Global economic growth of around 3 percent is insufficient to solve the world's greatest challenges, according to the executive chairman of the World Economic Forum.
Klaus Schwab's annual pre-meeting press briefing on Tuesday ahead of next week's annual World Economic Forum (WEF) gathering in Davos, Switzerland, focused on the need for global participants to pay greater heed to coordinating economic and social imperatives.
"Without economic development, social progress is not possible and without social progress, economic development is not sustainable," claimed Schwab, following on from his assertion that "economic activities always have to be coupled with social responsibility."
Addressing the recent surge of global populism and quest for inward looking responses to the world's problems, the executive chairman who co-founded WEF's predecessor organization in 1971, warned that populist solutions alone are insufficient.
"Every simplified approach to deal with the global complex agenda is condemned to fail," Schwab stressed.

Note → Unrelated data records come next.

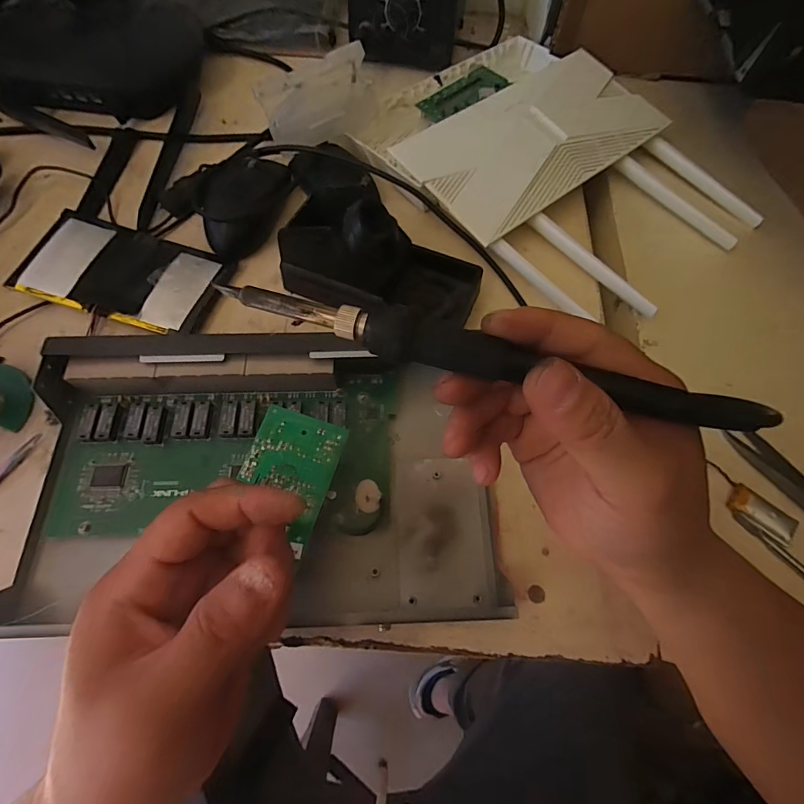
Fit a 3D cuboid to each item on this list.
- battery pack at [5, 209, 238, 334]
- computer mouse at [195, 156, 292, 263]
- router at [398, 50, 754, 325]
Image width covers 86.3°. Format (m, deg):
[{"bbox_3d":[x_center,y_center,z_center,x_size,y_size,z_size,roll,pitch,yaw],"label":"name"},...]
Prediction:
[{"bbox_3d":[-0.218,-0.103,0.339,0.146,0.015,0.084,18,67,6],"label":"battery pack"},{"bbox_3d":[-0.136,-0.168,0.363,0.057,0.030,0.092,21,67,7],"label":"computer mouse"},{"bbox_3d":[0.154,-0.195,0.375,0.235,0.038,0.251,-37,72,-16],"label":"router"}]

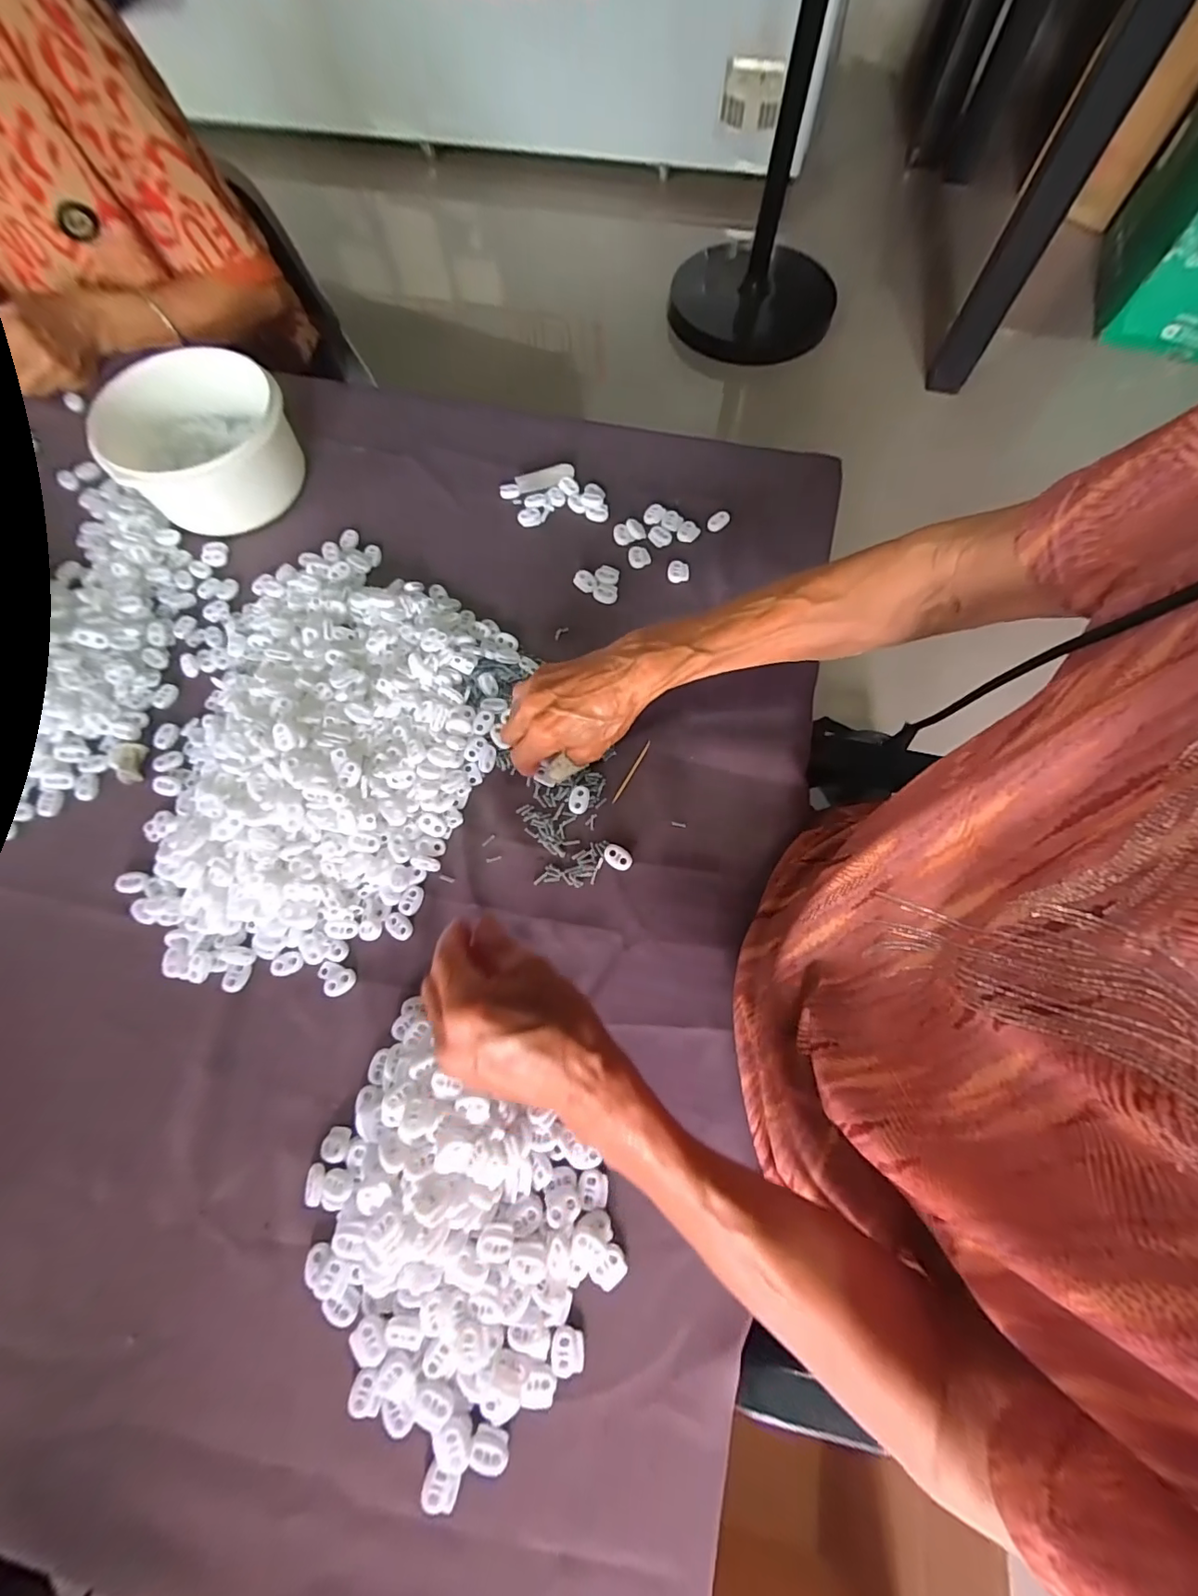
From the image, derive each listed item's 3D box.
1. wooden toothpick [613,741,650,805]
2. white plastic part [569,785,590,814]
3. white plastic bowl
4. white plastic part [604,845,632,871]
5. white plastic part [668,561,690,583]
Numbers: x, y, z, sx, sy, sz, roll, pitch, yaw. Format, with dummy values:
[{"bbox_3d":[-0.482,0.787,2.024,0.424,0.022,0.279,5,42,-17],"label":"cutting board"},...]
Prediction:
[{"bbox_3d":[0.027,-0.022,0.432,0.004,0.009,0.059,31,73,9],"label":"wooden toothpick"},{"bbox_3d":[-0.016,0.002,0.424,0.016,0.005,0.023,7,71,1],"label":"white plastic part"},{"bbox_3d":[-0.367,-0.329,0.496,0.157,0.074,0.137,-16,72,-7],"label":"white plastic bowl"},{"bbox_3d":[0.014,0.046,0.403,0.022,0.004,0.015,27,73,8],"label":"white plastic part"},{"bbox_3d":[0.075,-0.214,0.498,0.020,0.005,0.020,7,71,1],"label":"white plastic part"}]

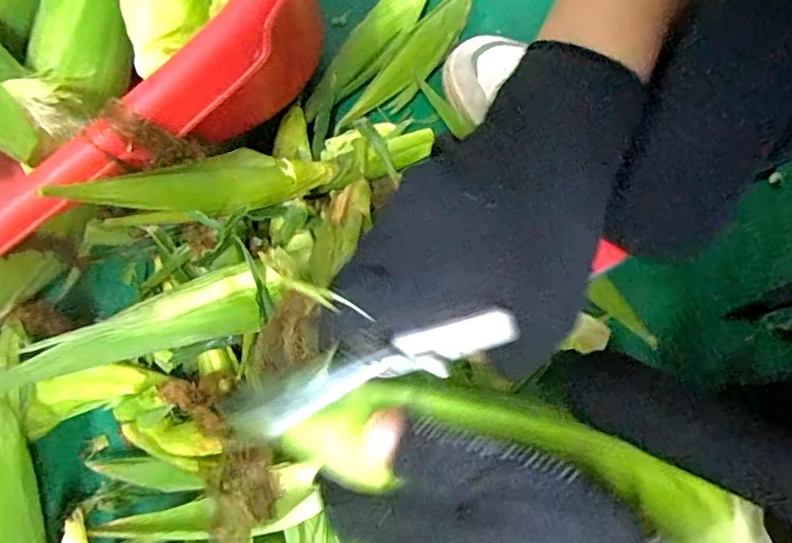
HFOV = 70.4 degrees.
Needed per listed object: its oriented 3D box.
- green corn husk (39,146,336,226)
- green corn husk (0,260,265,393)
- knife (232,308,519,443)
[{"bbox_3d":[-0.123,-0.060,0.389,0.039,0.228,0.034,49,122,11],"label":"green corn husk"},{"bbox_3d":[-0.181,0.038,0.375,0.176,0.030,0.043,-17,74,-4],"label":"green corn husk"},{"bbox_3d":[-0.009,0.039,0.217,0.108,0.009,0.019,-19,76,-4],"label":"knife"}]

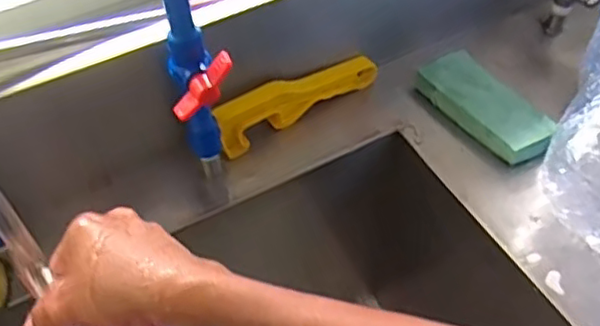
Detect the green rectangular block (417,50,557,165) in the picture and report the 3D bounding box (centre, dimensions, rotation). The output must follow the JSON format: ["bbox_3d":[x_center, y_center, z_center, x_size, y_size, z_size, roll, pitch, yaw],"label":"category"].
[{"bbox_3d":[0.202,-0.061,0.685,0.068,0.030,0.152,-32,59,-25],"label":"green rectangular block"}]

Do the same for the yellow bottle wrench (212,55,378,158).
[{"bbox_3d":[0.000,-0.073,0.670,0.194,0.060,0.023,-29,57,-23],"label":"yellow bottle wrench"}]

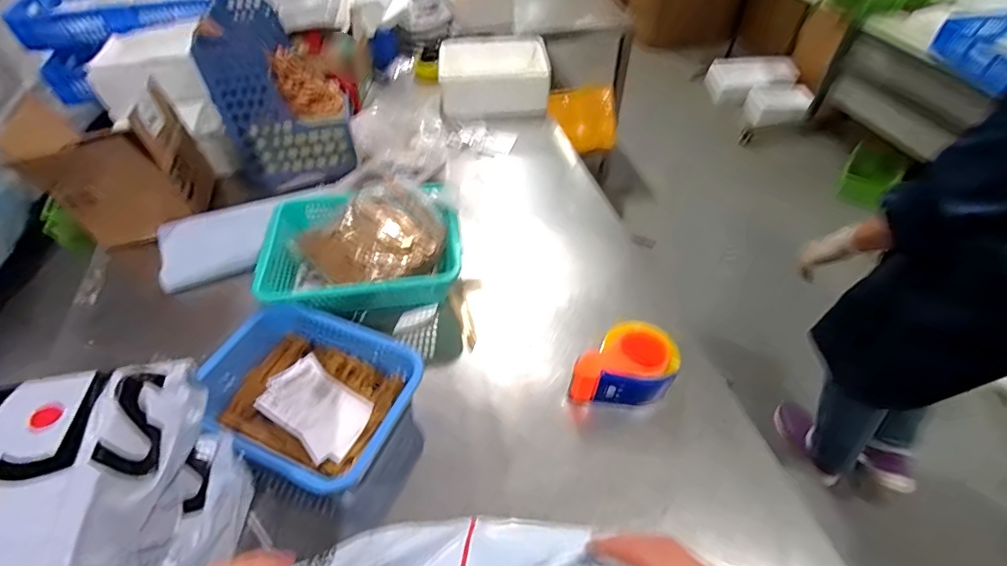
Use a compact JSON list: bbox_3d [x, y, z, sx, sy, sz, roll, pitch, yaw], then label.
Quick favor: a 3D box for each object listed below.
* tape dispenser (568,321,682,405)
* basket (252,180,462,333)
[{"bbox_3d":[0.189,0.128,0.767,0.155,0.090,0.102,5,49,4],"label":"tape dispenser"},{"bbox_3d":[-0.263,-0.067,0.931,0.349,0.115,0.275,-5,49,-5],"label":"basket"}]

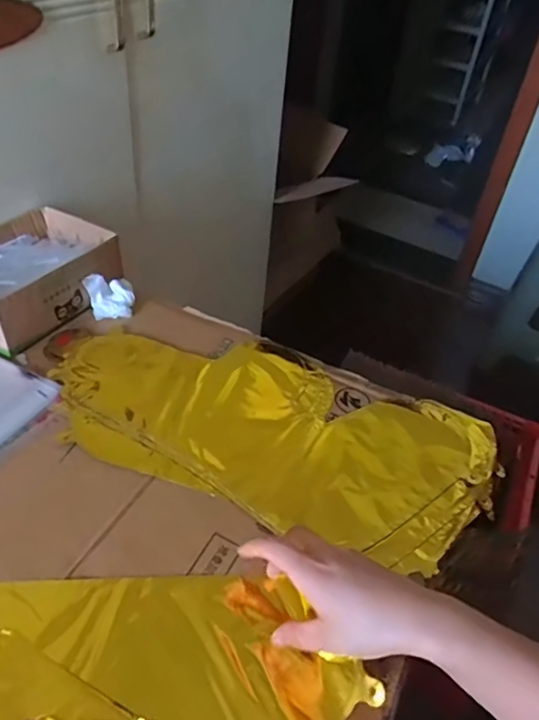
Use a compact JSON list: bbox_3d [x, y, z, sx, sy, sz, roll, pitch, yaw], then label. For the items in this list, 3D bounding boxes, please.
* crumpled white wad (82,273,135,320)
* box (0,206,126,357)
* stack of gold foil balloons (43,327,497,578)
[{"bbox_3d":[-0.186,-0.078,0.640,0.052,0.039,0.044,-12,45,-20],"label":"crumpled white wad"},{"bbox_3d":[-0.283,-0.102,0.644,0.144,0.063,0.194,26,45,20],"label":"box"},{"bbox_3d":[-0.014,0.055,0.550,0.462,0.010,0.204,17,43,11],"label":"stack of gold foil balloons"}]

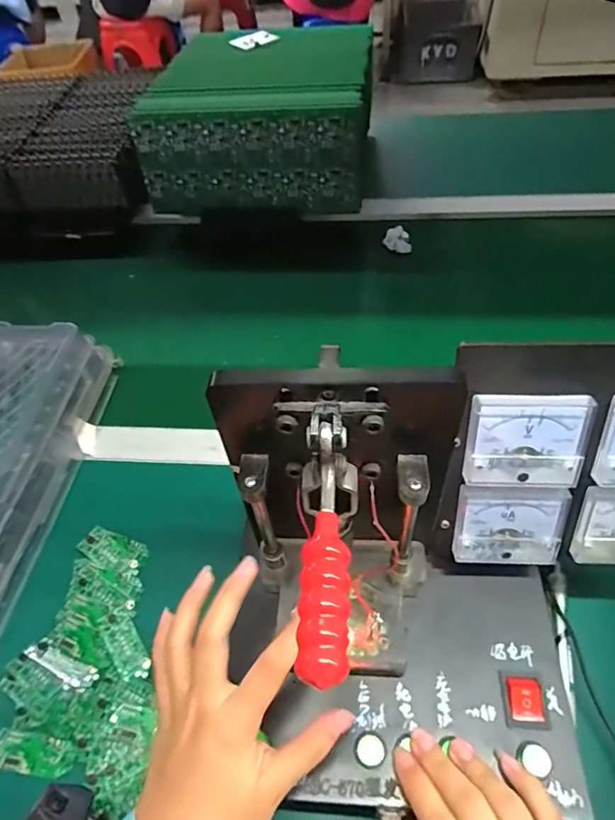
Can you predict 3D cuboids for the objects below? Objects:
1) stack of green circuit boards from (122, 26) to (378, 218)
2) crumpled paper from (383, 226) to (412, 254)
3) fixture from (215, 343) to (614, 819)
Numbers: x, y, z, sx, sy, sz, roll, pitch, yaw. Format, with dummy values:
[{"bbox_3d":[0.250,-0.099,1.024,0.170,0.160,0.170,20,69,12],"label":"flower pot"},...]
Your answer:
[{"bbox_3d":[-0.057,-0.442,0.777,0.293,0.133,0.321,6,52,10],"label":"stack of green circuit boards"},{"bbox_3d":[0.125,-0.236,0.711,0.038,0.027,0.023,3,52,8],"label":"crumpled paper"},{"bbox_3d":[0.103,0.083,0.272,0.265,0.194,0.188,-3,51,3],"label":"fixture"}]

"The problems we face technologically, economically,socially and politically are so tremendous, such that sustainable solutions require a systemic, holistic approach .... And particularly the collaboration of all global stakeholders, united in one mission - improving the state of the world," he concluded.
Schwab described the annual Davos meet – which is often viewed dismissively as an elite hobnobbing playground for the world's business, political and media leaders – as a "global multi-stakeholder summit" in which situations including the humanitarian crisis in Syria and the progress of the COP21 agenda on climate change would be addressed.
"Every market economy will produce winners and losers but the system will only be sustainable if there is enough solidarity between the winners and losers," the WEF co-founder warned as he emphasized the need to make market capitalism more inclusive.
Schwab also announced the donation of 500,000 Swiss francs ($490,000) he has personally won through a series of awards towards a new fund aimed at supporting the younger generation in their search for "action-oriented solutions for tomorrow."
"We are at some kind of a turning point of history – we need new concepts, we do not have the solutions or the intellectual concepts for everything which we confront," he outlined.
"We have to be modest and provide the young generation with the possibility even more to make a contribution."